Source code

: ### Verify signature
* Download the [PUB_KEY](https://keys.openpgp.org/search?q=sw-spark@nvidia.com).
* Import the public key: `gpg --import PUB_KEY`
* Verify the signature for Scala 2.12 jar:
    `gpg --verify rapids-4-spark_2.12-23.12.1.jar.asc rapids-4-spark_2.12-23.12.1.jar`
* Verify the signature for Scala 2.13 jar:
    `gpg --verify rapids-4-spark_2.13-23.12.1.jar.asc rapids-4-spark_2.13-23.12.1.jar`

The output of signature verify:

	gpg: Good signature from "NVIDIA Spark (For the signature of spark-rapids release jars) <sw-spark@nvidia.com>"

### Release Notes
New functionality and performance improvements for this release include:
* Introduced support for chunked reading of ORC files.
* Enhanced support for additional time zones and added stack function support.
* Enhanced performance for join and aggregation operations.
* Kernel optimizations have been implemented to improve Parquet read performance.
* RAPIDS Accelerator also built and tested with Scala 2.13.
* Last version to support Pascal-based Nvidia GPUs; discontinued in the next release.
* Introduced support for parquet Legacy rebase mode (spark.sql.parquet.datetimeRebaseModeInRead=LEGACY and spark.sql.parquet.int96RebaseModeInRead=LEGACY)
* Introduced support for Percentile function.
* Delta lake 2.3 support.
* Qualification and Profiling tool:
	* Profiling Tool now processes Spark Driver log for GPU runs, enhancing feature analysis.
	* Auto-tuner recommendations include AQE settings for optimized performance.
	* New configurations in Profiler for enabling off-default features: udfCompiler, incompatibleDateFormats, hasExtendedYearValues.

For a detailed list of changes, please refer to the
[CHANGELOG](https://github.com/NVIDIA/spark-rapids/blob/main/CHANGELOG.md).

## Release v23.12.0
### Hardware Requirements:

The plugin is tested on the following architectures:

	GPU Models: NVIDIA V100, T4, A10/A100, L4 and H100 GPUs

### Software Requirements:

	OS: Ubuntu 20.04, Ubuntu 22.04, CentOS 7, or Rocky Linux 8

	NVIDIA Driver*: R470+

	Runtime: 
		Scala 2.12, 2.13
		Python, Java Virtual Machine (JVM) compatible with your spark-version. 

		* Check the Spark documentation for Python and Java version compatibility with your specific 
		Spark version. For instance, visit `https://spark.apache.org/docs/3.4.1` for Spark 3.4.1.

-*-

→ EXERCISE INSTRUCTIONS: Rewrite the records, replacing "Delta lake" with "Delta Lake" and leaving everything else unchanged.

→ RESULT:
Source code

: ### Verify signature
* Download the [PUB_KEY](https://keys.openpgp.org/search?q=sw-spark@nvidia.com).
* Import the public key: `gpg --import PUB_KEY`
* Verify the signature for Scala 2.12 jar:
    `gpg --verify rapids-4-spark_2.12-23.12.1.jar.asc rapids-4-spark_2.12-23.12.1.jar`
* Verify the signature for Scala 2.13 jar:
    `gpg --verify rapids-4-spark_2.13-23.12.1.jar.asc rapids-4-spark_2.13-23.12.1.jar`

The output of signature verify:

	gpg: Good signature from "NVIDIA Spark (For the signature of spark-rapids release jars) <sw-spark@nvidia.com>"

### Release Notes
New functionality and performance improvements for this release include:
* Introduced support for chunked reading of ORC files.
* Enhanced support for additional time zones and added stack function support.
* Enhanced performance for join and aggregation operations.
* Kernel optimizations have been implemented to improve Parquet read performance.
* RAPIDS Accelerator also built and tested with Scala 2.13.
* Last version to support Pascal-based Nvidia GPUs; discontinued in the next release.
* Introduced support for parquet Legacy rebase mode (spark.sql.parquet.datetimeRebaseModeInRead=LEGACY and spark.sql.parquet.int96RebaseModeInRead=LEGACY)
* Introduced support for Percentile function.
* Delta Lake 2.3 support.
* Qualification and Profiling tool:
	* Profiling Tool now processes Spark Driver log for GPU runs, enhancing feature analysis.
	* Auto-tuner recommendations include AQE settings for optimized performance.
	* New configurations in Profiler for enabling off-default features: udfCompiler, incompatibleDateFormats, hasExtendedYearValues.

For a detailed list of changes, please refer to the
[CHANGELOG](https://github.com/NVIDIA/spark-rapids/blob/main/CHANGELOG.md).

## Release v23.12.0
### Hardware Requirements:

The plugin is tested on the following architectures:

	GPU Models: NVIDIA V100, T4, A10/A100, L4 and H100 GPUs

### Software Requirements:

	OS: Ubuntu 20.04, Ubuntu 22.04, CentOS 7, or Rocky Linux 8

	NVIDIA Driver*: R470+

	Runtime: 
		Scala 2.12, 2.13
		Python, Java Virtual Machine (JVM) compatible with your spark-version. 

		* Check the Spark documentation for Python and Java version compatibility with your specific 
		Spark version. For instance, visit `https://spark.apache.org/docs/3.4.1` for Spark 3.4.1.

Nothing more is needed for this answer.